Wikang Wagi (Winning Language)

Inspiration

My 5-year old son is more fluent in English than my native language (Filipino). My project's name, Wikang Wagi, actually came from one of his books currently used at school. I like that phrase, which literally means "Winning (wagi) Language (wika)". I think it embodies the goal of my solution, which is to help kids or anyone to "win" or be successful in learning Filipino and at the same time promote my native language.

What it does

I developed a webapp that will allow anyone to take a picture (using a webcam or phone's camera) of any Filipino text or passage and let it read to you its English translation along with the text regions found. The user can then hover or click on the highlighted region and a popover will show the corresponding translation. The webapp is responsive so it should work in desktop, laptop, phone, tablet, or any device with a browser and a camera.

How I built it

In summary, these are the Azure products I've used:

Static Web App
Function
Cognitive Services - Computer Vision (OCR)
Cognitive Services - Translator (Text Translate)
Cognitive Services - Speech (Text to Speech)

I used both JavaScript (for UI) and Python (for API backend) to write the codes along with some nice 3rd party libraries to help me build the camera feature. The UI is hosted as a Static Web App that uses Python Function as its API. The UI makes use of Speech SDK to provide the text-to-speech feature while in the Function implementation, both the Read API (to extract text from images) and Translator REST (to translate Filipino to English) were used. Also in the backend, I added OpenCV module as well to do additional image preprocessing (eq. resize image, convert to grayscale, blur, etc.) to increase text extraction accuracy if needed. I think this kind of approach is good and scalable since it can easily allow me to add more Cognitive Services or even custom ML package in the future.

Challenges I ran into

I have some Machine Learning background but I'm primarily a JavaScript developer working on an ERP platform product at work, and my ML skill is not applicable there plus I haven't tried using the Camera API in an actual website yet. It took me a while to get a hang of making a camera UI especially the part of sending the file blob from browser, then backend will handle and process it, and then finally send it back to the browser.

I'm not that good in designing a user interface from scratch as well so I just went with a simple and clean UI then focus on the main features first and ease of use. Unfortunately, I started late for this event and was not able to provide a fancy and nice looking UI (which I can do given more time).

Note that using any of the Azure SDK was a breeze and I find no challenge there, thanks to its good and easy to follow documentation along with lots of sample codes!

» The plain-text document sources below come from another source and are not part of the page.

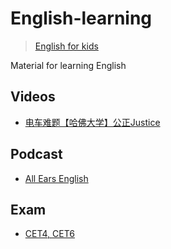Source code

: # English-learning

> [English for kids](https://github.com/LinuxSuRen/english-for-kids)

Material for learning English

## Videos
* [电车难题【哈佛大学】公正Justice](https://www.bilibili.com/video/BV1bW2vYTEAU?spm_id_from=333.788.videopod.sections&vd_source=ca1041974e9b44975cc4d5355ad7001f)

## Podcast

* [All Ears English](https://www.allearsenglish.com/)

## Exam

* [CET4, CET6](https://zhenti.burningvocabulary.cn/)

Accomplishments that I'm proud of

It is my first time to use Azure products and to be honest, I find that the overall development workflow of using the 5 products I tested and together with VS Code, was very seamless and way better that what I experienced in AWS products.

Again, the camera integration is something that I've done for the first time during this event and I think it will help me a lot moving forward when playing and testing Computer Vision + ML in my side projects.

Most importantly, hearing my son said "Dad, that's cool!", was the greatest reward in all of this and I'm sure he'll enjoy his Filipino study time now.

What I learned

A lot! I wish Azure can offer monthly free credits (just like AWS) to hobbyist like me to further experiment the other Azure products especially those ML related that I want to further test :) Due to lack of time, I was not able to try the part where I can design my own CNN, do model training/testing, then deploy/host it. My initial project idea of creating a custom model that can identify your name with and without face mask would benefit from that setup.

What's next for Wikang Wagi

I wish I have more time to do these things below but I think someone can actually build a business/product around this, which is basically a kind of an eLearning service. Here are the features that I have in mind:

My son always asks "What's the English of (insert Tagalog word)?" so adding more text processing after text extraction to find words or group of words and then allow translation of those individually. Potential UX would be something like tapping the word or phrase then it will show a popover of the English translation.
Support reverse translation (from English to Filipino). Unfortunately, Speech Text-to-Speech does not support Filipino yet.
Support for all supported languages in Translator
Integrate to an online dictionary (https://dictionaryapi.com) to offer more learning opportunity and understanding.
If the translated word or phrase is incorrect, provide a way to set the right or better translation. That can be done by providing a database and add a new logic on when to query from DB or use the Azure service. Perhaps, these manually entered translations can be used by Azure as additional training data that can improve the overall performance of the Translator service.
Have a collection of commonly forgotten words and provide a flashcard to strengthen memory. My favorite and the one I currently use is Anki (https://apps.ankiweb.net) so an automated integration to that if possible would be great.
Offer a free and premium tier since anyone can spam the usage of this service and could cost a huge bill on my part!